Despite repeated and numerous demands from lawmakers, parents, and educators, Texas Education Commissioner Mike Morath told the State Board of Education this week that students will be required to take the STAAR test this coming 2020-2021 school year. According to Morath, there will be changes to testing such as an expanded testing window and an extended period for online testing.
Because of the cancelled testing this academic year, Morath said it’s going to be difficult to calculate growth and allocate resources. We think that’s nonsense.
Standardized testing does not accurately assess the academic readiness of students and will further stress students and families struggling to deal with the impact of COVID-19. To say this is a tone-deaf move by TEA would be an understatement. Mandating STAAR testing with no end to the pandemic in sight, no way of knowing how schools will be able to open and stay open, much less provide quality instruction to all students, is cruel. Our students and families deserve better. Our profession deserves better. Texas AFT will continue to fight to cancel STAAR, especially this upcoming year.
SBOE discusses sex ed standards, charter schools amendments
This week, the State Board of Education discussed Texas health curriculum standards for the first time since 1997. The SBOE heard from over 260 witnesses who testified past 1:00 a.m., the vast majority of whom supported robust health standards for comprehensive sexuality education including curricula about sexual orientation and gender identity.
Currently, Texas health standards support abstinence-only curricula, which do not properly address informed consent and sexual violence prevention, sexual orientation, or gender identity. While Texas teen birth and pregnancy rates have consistently ranked among the highest in the nation, more than 80 percent of school districts still teach abstinence-only or provide no sex education at all. The SBOE will hold a second public hearing in September and will take a final vote on the standards in November.
In addition, board member Georgina Perez pressed the commissioner on the pending approval of nearly 100 charter school expansion amendments.
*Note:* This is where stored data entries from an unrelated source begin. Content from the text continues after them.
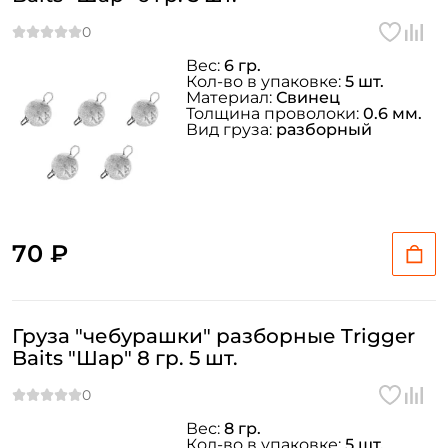
Вес:
6 гр.
Кол-во в упаковке:
5 шт.
Материал:
Свинец
Толщина проволоки:
0.6 мм.
Вид груза:
разборный
70 ₽
Груза "чебурашки" разборные Trigger
Baits "Шар" 8 гр. 5 шт.
Вес:
8 гр.
Кол-во в упаковке:
5 шт.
In April, eighteen education organizations sent a letter to the commissioner pleading with him to deny these amendments. If approved, the expansion amendments would increase charter student enrollment by 77,080 students with an additional cost to the state of approximately $90 million annually above the cost to the system if these students were enrolled in school districts. The commissioner stated that the charter amendment requests, for which he has sole authority to approve, are still pending.
Later, the conversation on charters continued with a robust discussion led by Ruben Cortez and Georgina Perez about whether the Permanent School Fund should add an additional $1 billion in bond backing for unaccountable charter schools that are prone to bond default. The attempt to halt this expanded liability failed by a 9-5 vote against the motion to delay consideration until the state has more certainty on the budget outlook. We thank board members Perez and Cortez for being vigilant stewards of state education dollars at an unprecedented time when our public schools are being asked to do more with less.